Where this gets practical: a robot without auto-dry will leave wet mop pads sitting in the dock, which leads to mold and mildew smell over time. I noticed this with one robot I tried briefly before this roundup. All five of these include auto-dry. Don’t buy a wet/dry robot that skips it.
My Pick: Best Wet Dry Robot Vacuum
For most homes, including mine, the Roborock Qrevo Curv 2 Flow is where I’d send you. The 0% tangle rate is real, the navigation is reliable, the battery runs long, and the heat-wash dock keeps the mop clean between runs. It’s not a perfect robot on carpet pet hair, and the obstacle avoidance trails the top tier. But day-to-day on a hardwood-heavy home with dogs and area rugs, it’s the one I’d keep running if I could only keep one.
If mopping is your main priority, the Ecovacs Deebot X11 PRO Omni has no peer in this group. The mopping score, the hot water dock wash, the stain detection, and the suction all hit premium-tier numbers. If your floors deal with more cooking grease, spilled drinks, or pet traffic than average, the mopping performance gap between the Ecovacs and everything else here is worth the premium price difference. Pair it with something from my best self-emptying robot vacuum guide if you want a comparison across the broader category.

● **Work to be completed**
Can you pick up the wet/dry robot vacuum roundup after its final sentence and carry it on?

● **Data for review**
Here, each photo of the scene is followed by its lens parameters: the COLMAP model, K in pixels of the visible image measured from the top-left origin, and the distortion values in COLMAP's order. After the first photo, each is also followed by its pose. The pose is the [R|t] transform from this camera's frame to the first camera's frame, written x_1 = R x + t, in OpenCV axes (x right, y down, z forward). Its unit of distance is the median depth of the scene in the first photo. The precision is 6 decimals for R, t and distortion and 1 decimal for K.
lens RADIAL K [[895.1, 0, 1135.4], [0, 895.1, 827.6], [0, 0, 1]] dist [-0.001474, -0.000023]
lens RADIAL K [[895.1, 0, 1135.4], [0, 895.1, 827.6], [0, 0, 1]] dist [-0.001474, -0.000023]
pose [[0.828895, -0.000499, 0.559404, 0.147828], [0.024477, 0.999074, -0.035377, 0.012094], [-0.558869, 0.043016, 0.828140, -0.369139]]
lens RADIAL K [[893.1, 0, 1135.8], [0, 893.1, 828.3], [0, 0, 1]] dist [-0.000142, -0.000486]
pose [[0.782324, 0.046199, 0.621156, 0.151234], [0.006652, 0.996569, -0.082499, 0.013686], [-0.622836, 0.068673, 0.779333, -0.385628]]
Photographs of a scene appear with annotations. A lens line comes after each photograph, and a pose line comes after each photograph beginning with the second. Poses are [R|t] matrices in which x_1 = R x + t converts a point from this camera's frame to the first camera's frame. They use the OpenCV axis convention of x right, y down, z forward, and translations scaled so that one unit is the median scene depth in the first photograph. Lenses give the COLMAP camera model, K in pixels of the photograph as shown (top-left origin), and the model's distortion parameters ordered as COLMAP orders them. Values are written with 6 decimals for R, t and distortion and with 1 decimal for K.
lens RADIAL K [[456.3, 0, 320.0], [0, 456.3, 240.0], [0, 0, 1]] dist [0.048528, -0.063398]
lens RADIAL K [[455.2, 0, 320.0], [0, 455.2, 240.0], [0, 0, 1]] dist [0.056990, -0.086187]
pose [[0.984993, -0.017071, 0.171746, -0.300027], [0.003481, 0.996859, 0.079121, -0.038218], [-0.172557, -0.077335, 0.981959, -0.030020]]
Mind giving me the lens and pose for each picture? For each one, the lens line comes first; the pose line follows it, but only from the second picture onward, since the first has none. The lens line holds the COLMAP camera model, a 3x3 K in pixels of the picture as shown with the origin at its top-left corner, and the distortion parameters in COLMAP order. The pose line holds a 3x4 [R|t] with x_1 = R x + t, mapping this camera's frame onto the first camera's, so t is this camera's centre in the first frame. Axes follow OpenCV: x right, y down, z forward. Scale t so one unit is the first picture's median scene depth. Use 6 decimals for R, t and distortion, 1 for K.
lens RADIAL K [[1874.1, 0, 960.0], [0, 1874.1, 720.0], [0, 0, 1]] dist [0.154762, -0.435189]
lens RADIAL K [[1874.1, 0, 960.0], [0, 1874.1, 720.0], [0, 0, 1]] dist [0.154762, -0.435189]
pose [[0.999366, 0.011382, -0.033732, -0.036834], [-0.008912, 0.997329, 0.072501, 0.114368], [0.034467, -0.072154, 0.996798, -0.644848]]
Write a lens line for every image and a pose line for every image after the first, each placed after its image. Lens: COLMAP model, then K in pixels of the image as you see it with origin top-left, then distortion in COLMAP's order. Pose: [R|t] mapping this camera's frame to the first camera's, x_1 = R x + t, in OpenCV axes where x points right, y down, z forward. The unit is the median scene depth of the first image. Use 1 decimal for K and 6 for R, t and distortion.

● **Written reply**
For value buyers, the Eufy X10 Pro Omni is the one I’d recommend without hesitation. You’re giving up suction headroom and accepting a below-average formal mopping score in exchange for excellent obstacle avoidance, full dock automation, and a price that’s meaningfully lower than anything else on this list. For a first wet/dry robot or a home that doesn’t have extreme cleaning demands, that trade makes sense. And if you’re specifically dealing with heavy shedding, take a look at my roundup of the best robot vacuum for pet hair before you decide. Pet hair performance varies enough in this category that it’s worth the extra read.
FAQs
What’s the difference between a wet dry robot vacuum and a regular robot vacuum?
A regular robot vacuum only handles dry debris. The best wet dry robot vacuum adds a mopping system, typically spinning pads or a roller mop, along with a water tank. The better models have fully automated docks that empty the dustbin, wash and dry the mop pads, and refill the water tank so the robot can clean on a schedule without you managing it between runs.
Do robot mops actually scrub, or just drag a wet cloth?
It depends on the robot. Budget wet/dry robots use a passive drag-cloth system with no mechanical scrubbing. It wets the floor and picks up light surface dust. The robots on this list use either spinning pads (Dreame, Ecovacs, Eufy, Narwal) or a roller mop system (Roborock) with real downward pressure, typically 1 to 2.6 lbs, which makes a meaningful difference on dried stains and grime.
How often do I need to clean the mop pads on these robots?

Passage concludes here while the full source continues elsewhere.